BackgroundReduced heart rate (HR) increase (HRI), recovery (HRR), and higher resting HR are associated with cardiovascular (CV) disease, but causal inferences have not been deduced. We investigated causal effects of HRI, HRR, and resting HR on CV risk, all-cause mortality (ACM), atrial fibrillation (AF), coronary artery disease (CAD), and ischemic stroke (IS) using Mendelian Randomization.Methods11 variants for HRI, 11 for HRR, and two sets of 46 and 414 variants for resting HR were obtained from four genome-wide association studies (GWASs) on UK Biobank. We performed a lookup on GWASs for CV risk and ACM in UK Biobank (N = 375,367, 5.4% cases and N = 393,165, 4.4% cases, respectively).

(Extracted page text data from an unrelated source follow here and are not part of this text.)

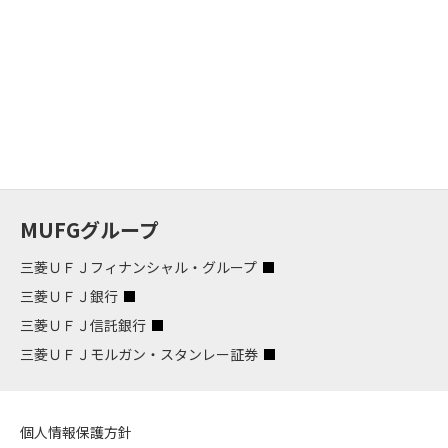
MUFGグループ
三菱ＵＦＪフィナンシャル・グループ
三菱ＵＦＪ銀行
三菱ＵＦＪ信託銀行
三菱ＵＦＪモルガン・スタンレー証券
個人情報保護方針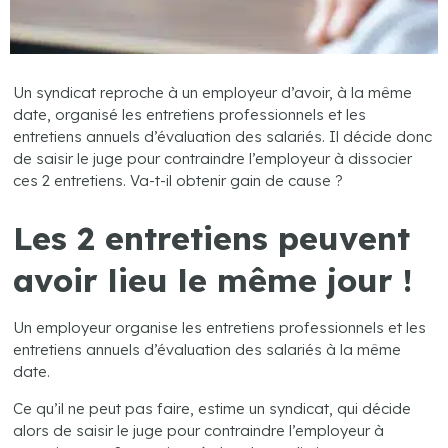
Un syndicat reproche à un employeur d’avoir, à la même
date, organisé les entretiens professionnels et les
entretiens annuels d’évaluation des salariés. Il décide donc
de saisir le juge pour contraindre l’employeur à dissocier
ces 2 entretiens. Va-t-il obtenir gain de cause ?
Les 2 entretiens peuvent
avoir lieu le même jour !
Un employeur organise les entretiens professionnels et les
entretiens annuels d’évaluation des salariés à la même
date.
Ce qu’il ne peut pas faire, estime un syndicat, qui décide
alors de saisir le juge pour contraindre l’employeur à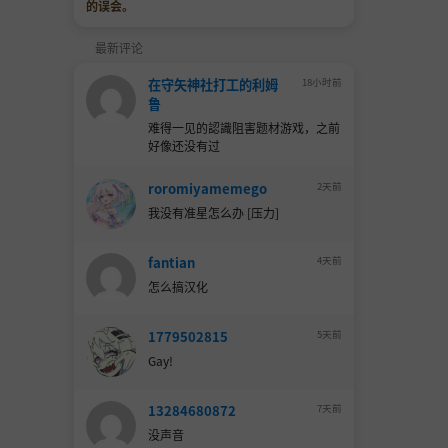
的误会。
最新评论
在守矢神社打工的利姆
18小时前
鲁
难得一见的認識阻害题材游戏，之前
好像还没有过
roromiyamemego
2天前
我没有准星怎么办 [压力]
fantian
4天前
怎么搞汉化
1779502815
5天前
Gay!
13284680872
7天前
没声音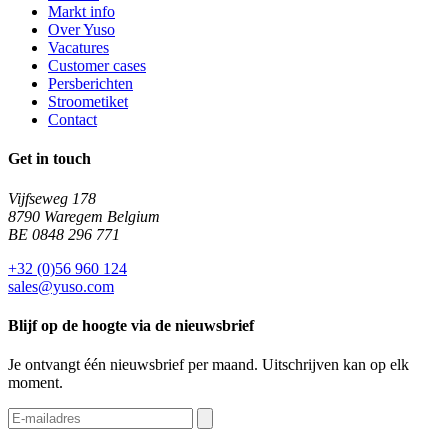
Markt info
Over Yuso
Vacatures
Customer cases
Persberichten
Stroometiket
Contact
Get in touch
Vijfseweg 178
8790 Waregem Belgium
BE 0848 296 771
+32 (0)56 960 124
sales@yuso.com
Blijf op de hoogte via de nieuwsbrief
Je ontvangt één nieuwsbrief per maand. Uitschrijven kan op elk
moment.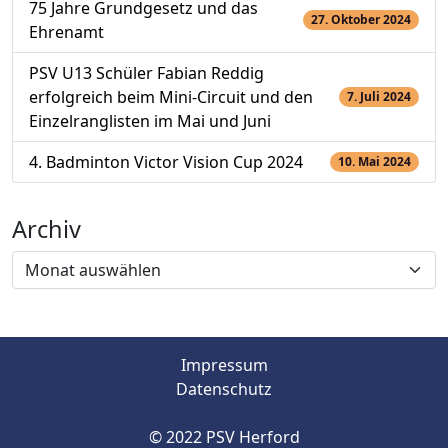
75 Jahre Grundgesetz und das
27. Oktober 2024
Ehrenamt
PSV U13 Schüler Fabian Reddig
erfolgreich beim Mini-Circuit und den
7. Juli 2024
Einzelranglisten im Mai und Juni
4. Badminton Victor Vision Cup 2024
10. Mai 2024
Archiv
Archiv
Impressum
Datenschutz
© 2022 PSV Herford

For CAD, AF, and IS, we used publicly available summary statistics. We used a random-effects inverse-variance weighted (IVW) method and sensitivity analyses to estimate causality.ResultsIVW showed a nominally significant effect of HRI on CV events (odds ratio [OR] = 1.0012, P = 4.11 × 10–2) and on CAD and AF. Regarding HRR, IVW was not significant for any outcome. The IVW method indicated statistically significant associations of resting HR with AF (OR = 0.9825, P = 9.8 × 10–6), supported by all sensitivity analyses, and a nominally significant association with IS (OR = 0.9926, P = 9.82 × 10–3).ConclusionOur findings suggest no strong evidence of an association between HRI and HRR and any outcome and confirm prior work reporting a highly significant effect of resting HR on AF. Future research is required to explore HRI and HRR associations further using more powerful predictors, when available.